Still on the stage. Still in her magistrate robes. She looked directly at him. Met his eyes across the crowd.

And smiled.

Small. Knowing. The same twisted smile from the golden place.

She was marking him. Recording him. Filing him away as something to return to later.

'But this cannot be. I just saw her in that place. How is she here? Why will she not attack? What was that?'

Arthur grabbed his shoulder. Shook gently. "Lucid. Are you alright?"

Lucid brushed his hands away. Needed space. Needed air. He looked back at the stage.

Celeste was gone.

Like she had never been there.

'As if she was never here. Was any of it real? Did I imagine all of that?'

Everyone in the plaza was staring at him now. The crazy boy who had yelled and grabbed at his throat and looked around like he was being chased by invisible demons.

Arthur held up his hands. Addressed the crowd with practiced calm.

"Oh uh. Sorry. My friend is not mentally well. Please excuse us."

'HUH?'

Arthur grabbed Lucid's arm. Started pulling him away from the plaza. Away from the staring crowd. Away from where Celeste had been standing.

"Come on. We are leaving before you cause more of a scene."

Lucid let himself be pulled. His mind was racing. Trying to process what had happened. Trying to separate real from unreal.

'Did that actually happen? Or am I losing my mind?'

They reached a quieter street. Arthur released his arm. Turned to face him directly.

"What happened back there? You looked terrified. Like you saw something no one else could see."

"I did see something." Lucid's voice was hoarse. Raw. "There was a boy. And a woman. And a contract. And a guillotine."

Arthur's expression grew more concerned. "Lucid. There was no boy. No guillotine. Just you standing in the plaza staring at nothing and grabbing your throat."

"But I saw it. I felt it. The threads around my mouth. The golden sky. The tree."

"What tree?"

Lucid stopped. Looked at Arthur. Really looked.

Arthur saw nothing. Experienced nothing. For him time had never stopped. Celeste had just been a magistrate making announcements. Nothing unusual. Nothing impossible.

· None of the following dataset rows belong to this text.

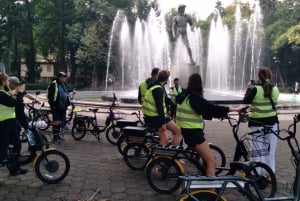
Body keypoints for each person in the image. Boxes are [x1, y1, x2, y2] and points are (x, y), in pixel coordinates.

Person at [176, 73, 243, 176]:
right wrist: (234, 109)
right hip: (194, 135)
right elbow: (211, 107)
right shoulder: (194, 98)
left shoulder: (185, 96)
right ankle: (210, 189)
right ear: (199, 84)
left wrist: (219, 115)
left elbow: (202, 111)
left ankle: (205, 176)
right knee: (211, 162)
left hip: (188, 133)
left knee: (207, 159)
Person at [243, 67, 279, 174]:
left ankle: (256, 174)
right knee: (270, 151)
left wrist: (249, 88)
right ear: (270, 76)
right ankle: (270, 174)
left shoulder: (255, 90)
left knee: (256, 151)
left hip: (256, 125)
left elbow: (245, 101)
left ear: (259, 77)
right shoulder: (276, 89)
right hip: (272, 124)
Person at [142, 70, 182, 146]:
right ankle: (165, 156)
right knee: (167, 137)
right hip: (156, 117)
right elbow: (159, 106)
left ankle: (169, 153)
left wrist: (175, 106)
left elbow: (165, 99)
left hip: (153, 116)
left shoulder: (154, 86)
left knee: (176, 131)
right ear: (166, 80)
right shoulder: (158, 89)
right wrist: (163, 123)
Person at [0, 72, 27, 176]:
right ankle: (13, 168)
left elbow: (11, 95)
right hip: (4, 125)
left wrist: (17, 90)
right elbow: (14, 103)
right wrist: (19, 92)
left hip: (9, 124)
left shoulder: (3, 92)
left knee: (16, 146)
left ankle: (14, 168)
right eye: (7, 80)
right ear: (3, 82)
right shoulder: (1, 93)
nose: (8, 82)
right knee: (2, 152)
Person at [47, 72, 71, 143]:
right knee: (56, 122)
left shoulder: (64, 84)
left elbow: (65, 92)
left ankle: (58, 136)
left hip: (63, 106)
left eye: (65, 77)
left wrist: (72, 91)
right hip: (56, 107)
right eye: (64, 77)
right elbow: (50, 96)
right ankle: (55, 138)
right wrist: (52, 105)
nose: (65, 78)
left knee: (60, 121)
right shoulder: (54, 84)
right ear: (59, 78)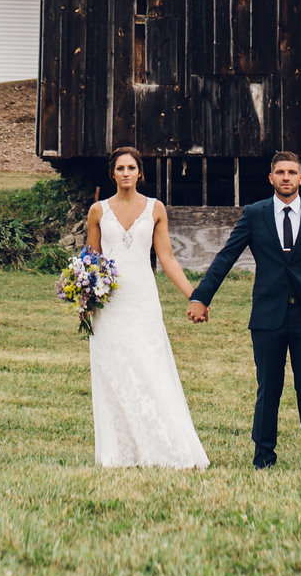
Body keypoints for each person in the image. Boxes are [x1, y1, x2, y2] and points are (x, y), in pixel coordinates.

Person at [187, 150, 301, 470]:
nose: (286, 177)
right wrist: (202, 297)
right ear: (271, 178)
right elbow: (227, 256)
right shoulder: (255, 214)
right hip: (268, 317)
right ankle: (264, 458)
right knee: (268, 388)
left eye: (292, 172)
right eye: (280, 172)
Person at [82, 147, 209, 469]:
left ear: (141, 173)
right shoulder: (98, 211)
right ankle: (121, 452)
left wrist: (195, 295)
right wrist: (84, 298)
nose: (126, 173)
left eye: (131, 168)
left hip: (142, 299)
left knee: (151, 366)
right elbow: (90, 259)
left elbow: (166, 257)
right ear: (112, 173)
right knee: (114, 369)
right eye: (120, 168)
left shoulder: (155, 209)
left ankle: (167, 447)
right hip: (109, 301)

'Only I experienced it. Only I was pulled into that place. Why? What made me different?'

His hand went to his pocket. Felt for the ring. The worthless ring that had cost him seven gold coins.

It was still there.

Maybe someone had just traded their life for his and he did not even know their real name.

Arthur was still watching him with concern. "Should we go back to the tavern? Let you rest?"

"No." Lucid's voice came out stronger now. More certain. "No. I need to find someone. A boy. Yellow hair. Golden eyes..."

"The knife selling... merchant from earlier?"

"Yes. Him. I need to find him."

"Why?"

Lucid looked at Arthur. Tried to find words for something he barely understood himself.

"Because I think he just saved my life. And I need to know why."

Arthur studied him for a long moment. Then nodded. "Alright. We will find him. Together."

They started walking. Back toward the merchant district. Back toward where the performance had been.